The championship, played once in two years, may lack the brand-equity of the conventional World Cup or even the IPL, but it does have a role to play.
Twenty20 Internationals are mostly an after-thought, confined to two-match jousts riding piggyback on Tests and ODIs in bilateral series.
Cricket’s shortest format often derives it hype from various domestic leagues, especially the Indian Premier League. And notoriety too, as revealed through IPL’s spot-fixing stain in 2013.
Seen in that light, the lone lifeline for Twenty20 Internationals is the ICC World Twenty20. It is also a nostalgia-magnet for the game’s innumerable followers. None in India will forget M.S. Dhoni’s men lifting the inaugural trophy at Johannesburg in 2007. Same is the tale for Twenty20 devotees in Pakistan, England, West Indies and Sri Lanka, winners of the previous editions.
Yet, there is no denying the omnipresence of the domestic league. The imminent ICC World Twenty20 at various venues across India from March 8 to April 3, is a case in point. Just a few days after the champion has been decided, the champagne has gone flat and the dust has settled, the marketing spin-masters will rouse the cricketing globe into believing that the finest Twenty20 action is just around the corner. The IPL will roll into view from April 9 and it may well be a case of the dessert overwhelming the full meal!
The IPL, with a brand-valuation of $ 4.13 billion, is expected to suffer a drop of 15 per cent due to the temporary exits of Chennai Super Kings and Rajasthan Royals, following corruption allegations, and yet it remains a monolith that draws in advertisers.

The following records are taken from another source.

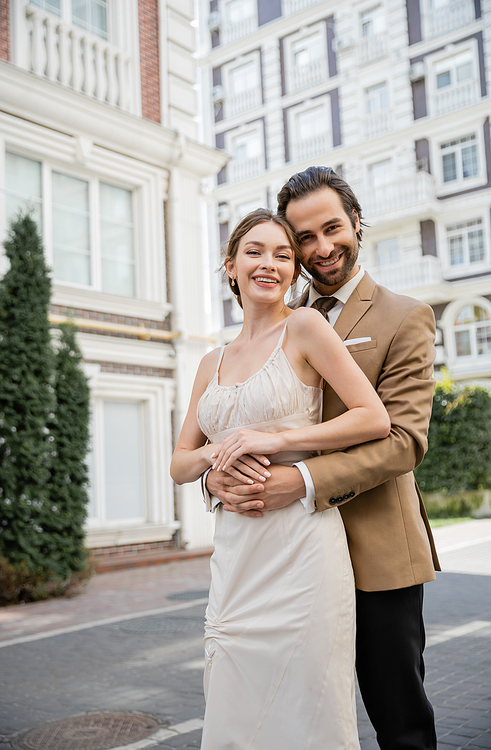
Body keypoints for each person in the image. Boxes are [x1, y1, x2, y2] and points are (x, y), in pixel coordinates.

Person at [204, 167, 441, 750]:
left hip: (378, 550)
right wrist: (220, 480)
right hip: (289, 558)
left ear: (357, 223)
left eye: (332, 228)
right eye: (304, 237)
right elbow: (238, 422)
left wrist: (302, 480)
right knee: (299, 708)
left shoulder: (403, 316)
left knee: (399, 720)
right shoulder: (275, 319)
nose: (321, 247)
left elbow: (404, 439)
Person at [171, 208, 391, 749]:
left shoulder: (305, 327)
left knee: (306, 709)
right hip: (237, 557)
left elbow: (373, 418)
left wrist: (273, 440)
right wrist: (215, 459)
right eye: (255, 251)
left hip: (302, 550)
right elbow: (180, 463)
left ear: (295, 272)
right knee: (234, 707)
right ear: (230, 265)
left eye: (283, 255)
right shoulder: (210, 362)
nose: (269, 264)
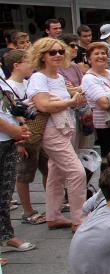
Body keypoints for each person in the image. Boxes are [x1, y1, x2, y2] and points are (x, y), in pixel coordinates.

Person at [27, 37, 87, 231]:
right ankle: (79, 219)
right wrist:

The ICC World Twenty20 not only has to contend with this economic fact but also with the physical truth of some cricketers perhaps struggling with injuries, as they have coped with a packed international calendar and other leagues like Australia’s Big Bash or Pakistan Super League.

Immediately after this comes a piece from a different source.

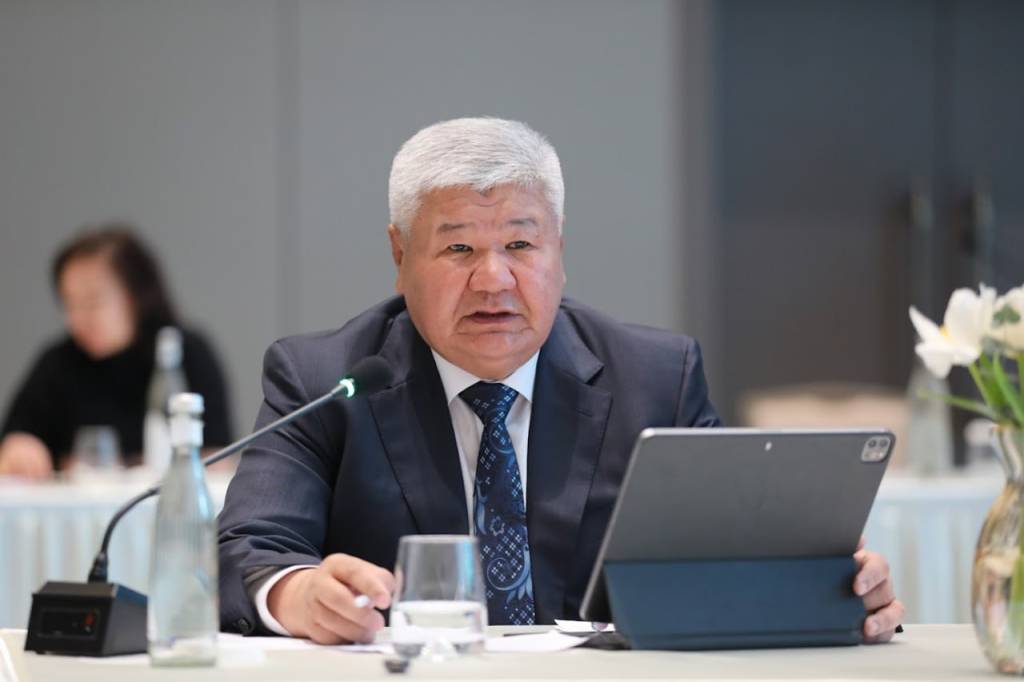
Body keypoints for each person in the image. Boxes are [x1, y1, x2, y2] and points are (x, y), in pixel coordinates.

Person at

Ironically, the global Twenty20 event was initially conceived to tide over the mixed-emotions swirling around the conventional World Cup that literally concluded in darkness during the 2007 edition in the West Indies.
Back then, after a farcical final played under bad light and in which Ricky Ponting’s men still found their champion’s halo, the then ICC chief executive Malcolm Speed apologised for the anti-climax and ominously a sponsor’s board fell. Reportedly, Speed later said: “It was a fitting end to the event from hell.”
The dregs of discomfort emanating from that World Cup was sought to be washed away with the inaugural ICC World Twenty20, later in the same year. Host South Africa and even a Twenty20 sceptic like India (yes, back then the BCCI wasn’t enthused about cricket’s most abridgedversion) embraced the tournament.
Cut to the latest edition, the roles have been reversed and the ICC World Twenty20 has to constantly peer over its shoulder or look ahead, surrounded as it is by various leagues and tweeting players, showing their love and affection for different franchises.